Zachary Karabell, one of the most interesting thinkers out there on the changing shape of the global economy and global culture, has an op-ed in the Wall Street Journal on why the notion of the single, coherent nation-state economy is outmoded and best discarded.
The world is composed of hundreds of economies that interact with one another in unpredictable and unexpected ways. We cling to the notion of one economy because it creates an illusion of shared experiences. As comforting as that illusion is, it will not restore a simplicity that no longer exists, and clinging to it will not lead to viable solutions for pressing problems.
So let’s welcome this new world and discard familiar guideposts, inadequate data and outmoded frameworks. That may be unsettling, but it is a better foundation for wise analysis and sound solutions than clinging to a myth.
This is all very abstract, but Karabell is working on a new book on how the economies of China and America have merged to form a single, interlocking system. My guess is that it will blow your mind. I briefly want to mention two things:
First, Karabell’s analysis reminds me of the Citigroup notion of Plutonomies, ably summarized by Robert Frank.
In a series of research notes over the past year, Kapur and his team explained that Plutonomies have three basic characteristics.
1. They are all created by “disruptive technology-driven productivity gains, creative financial innovation, capitalist friendly cooperative governments, immigrants…the rule of law and patenting inventions. Often these wealth waves involve great complexity exploited best by the rich and educated of the time.”
2. There is no “average” consumer in Plutonomies.

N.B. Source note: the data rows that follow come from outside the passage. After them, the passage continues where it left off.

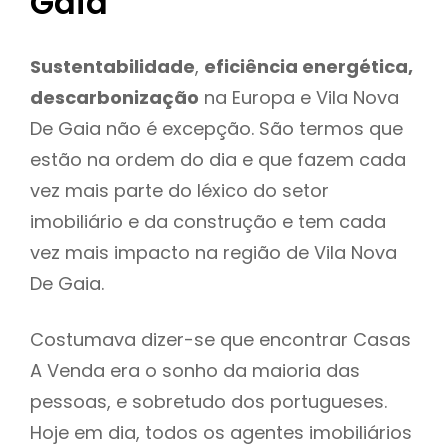
Gaia
Sustentabilidade
,
eficiência energética,
descarbonização
na Europa e Vila Nova
De Gaia não é excepção. São termos que
estão na ordem do dia e que fazem cada
vez mais parte do léxico do setor
imobiliário e da construção e tem cada
vez mais impacto na região de Vila Nova
De Gaia.
Costumava dizer-se que encontrar Casas
A Venda era o sonho da maioria das
pessoas, e sobretudo dos portugueses.
Hoje em dia, todos os agentes imobiliários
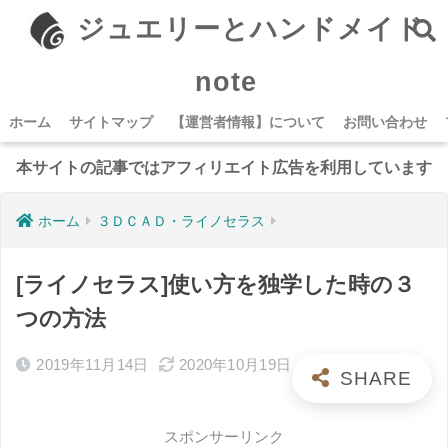
ジュエリーとハンドメイド
note
ホーム
サイトマップ
【運営者情報】について
お問い合わせ
本サイトの記事ではアフィリエイト広告を利用しています
ホーム
３ＤＣＡＤ・ライノセラス
[ライノセラス]使い方を独学した時の３
つの方法
2019年11月14日
2020年10月19日
スポンサーリンク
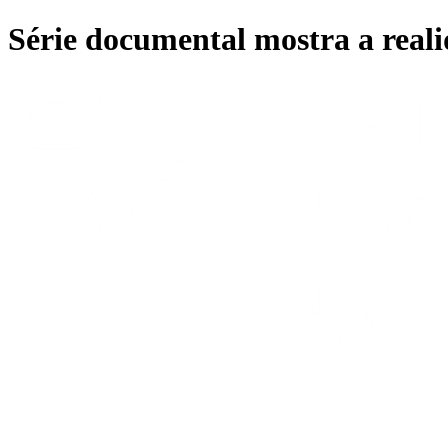
Ir
Série documental mostra a real
para
o
conteúdo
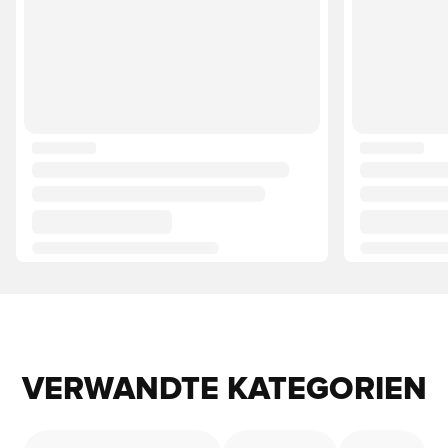
VERWANDTE KATEGORIEN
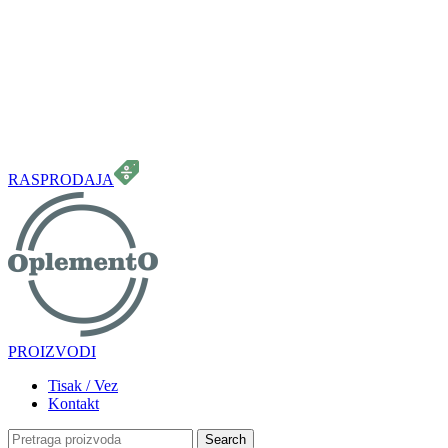
099 331 5664
info.oplemento@gmail.com
RASPRODAJA
PROIZVODI
Tisak / Vez
Kontakt
Search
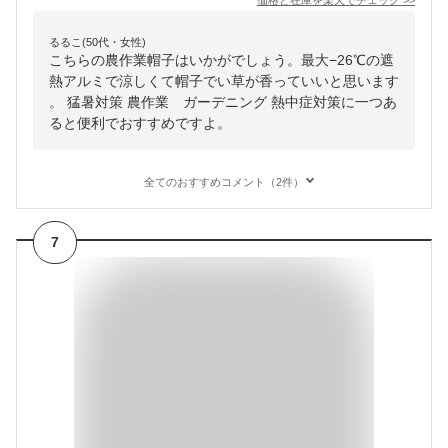
価格と在庫を
楽天
でチェック
>>
るるこ(50代・女性)
こちらの農作業帽子はいかがでしょう。最大−26℃の遮
熱アルミで涼しくて帽子でい草が香っていいと思います
。 猛暑対策 農作業 ガーデニング 熱中症対策に一つあ
ると便利でおすすめですよ。
全てのおすすめコメント（2件）
7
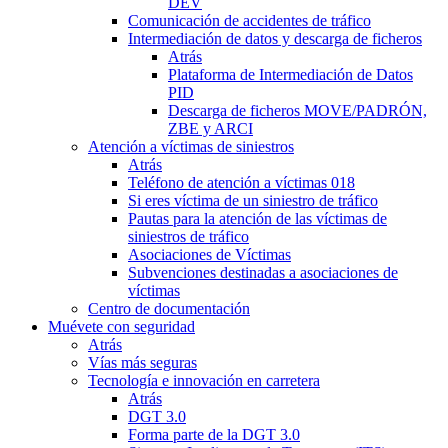
DEV
Comunicación de accidentes de tráfico
Intermediación de datos y descarga de ficheros
Atrás
Plataforma de Intermediación de Datos
PID
Descarga de ficheros MOVE/PADRÓN,
ZBE y ARCI
Atención a víctimas de siniestros
Atrás
Teléfono de atención a víctimas 018
Si eres víctima de un siniestro de tráfico
Pautas para la atención de las víctimas de
siniestros de tráfico
Asociaciones de Víctimas
Subvenciones destinadas a asociaciones de
víctimas
Centro de documentación
Muévete con seguridad
Atrás
Vías más seguras
Tecnología e innovación en carretera
Atrás
DGT 3.0
Forma parte de la DGT 3.0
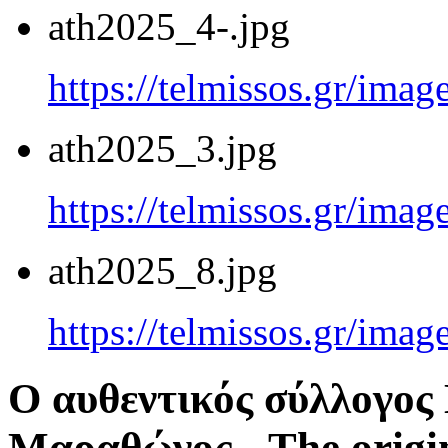
ath2025_4-.jpg
https://telmissos.gr/ima
ath2025_3.jpg
https://telmissos.gr/ima
ath2025_8.jpg
https://telmissos.gr/ima
Ο αυθεντικός σύλλογο
Μαραθώνος - The origi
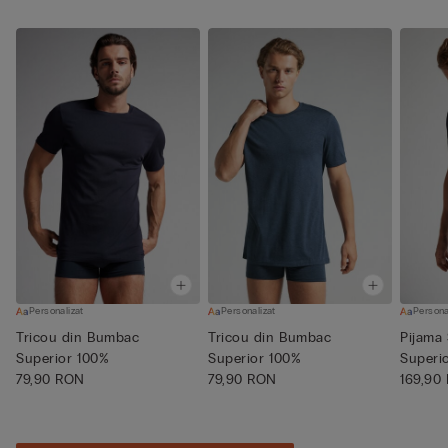
Personalizat
Personalizat
Persona
Tricou din Bumbac
Tricou din Bumbac
Pijama
Superior 100%
Superior 100%
Superi
79,90 RON
79,90 RON
169,90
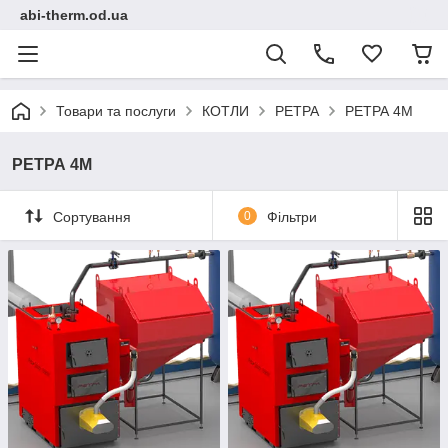
abi-therm.od.ua
Товари та послуги
КОТЛИ
РЕТРА
РЕТРА 4М
РЕТРА 4М
Сортування
0
Фільтри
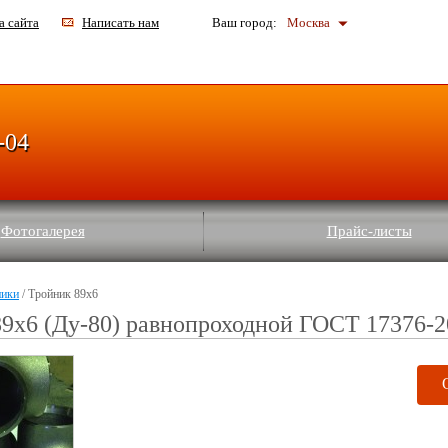
а сайта
Написать нам
Ваш город:
Москва
-04
Фотогалерея
Прайс-листы
ники
/ Тройник 89х6
9х6 (Ду-80) равнопроходной ГОСТ 17376-2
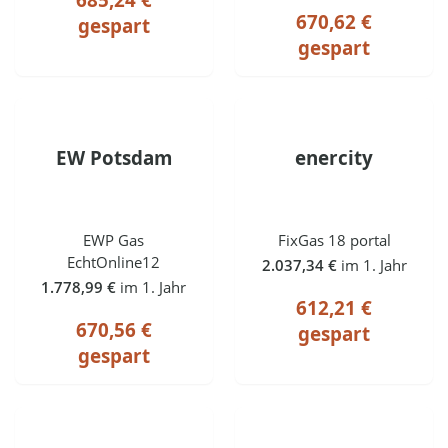
670,62 €
gespart
gespart
EW Potsdam
enercity
EWP Gas
FixGas 18 portal
EchtOnline12
2.037,34 €
im 1. Jahr
1.778,99 €
im 1. Jahr
612,21 €
670,56 €
gespart
gespart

There is only the rich “and everyone else.” The rich account for a disproportionate chunk of the economy, while the non-rich account for “surprisingly small bites of the national pie.” Kapur estimates that in 2005, the richest 20% may have been responsible for 60% of total spending.
3. Plutonomies are likely to grow in the future, fed by capitalist-friendly governments, more technology-driven productivity and globalization.
Karabell’s essay also reminds me of the old argument between Robert Reich and Laura D’Andrea Tyson when they debated the central premise of Reich’s The Work of Nations — that the nationality of firms was scarcely relevant, and that the skills of opportunities of individuals were what mattered most. Nations would thrive by dominating key agglomerations. To be sure, Reich still believed in the nation-state framework. But there is a faint family resemblance here. Tyson replied, roughly, that the nationality of firms was very relevant, as key decisions made by corporate elites were path-dependent and structured by home-country regulatory environments. My sense is that regulatory harmonization, plummeting manufacturing costs, the rise of process networks, etc., has moved the world in a somewhat Reichian direction over the intervening years. I’ll also note that there is a family resemblance between Reich’s now-ancient concept and Philip Bobbitt’s “market-state.”
I am not quite as anti-nation-state-econonomics as a methodological premise. But I hope Karabell pursues this idea further. My sense is that his idea lends itself to more unconventional political frameworks — e.g., rather than pay close attention to the health of the U.S. economy, keep careful tabs on Chimerica or NAFTAland, or the global Plutonomy. And I frankly haven’t thought enough about this, though I have advocated for Pooristan.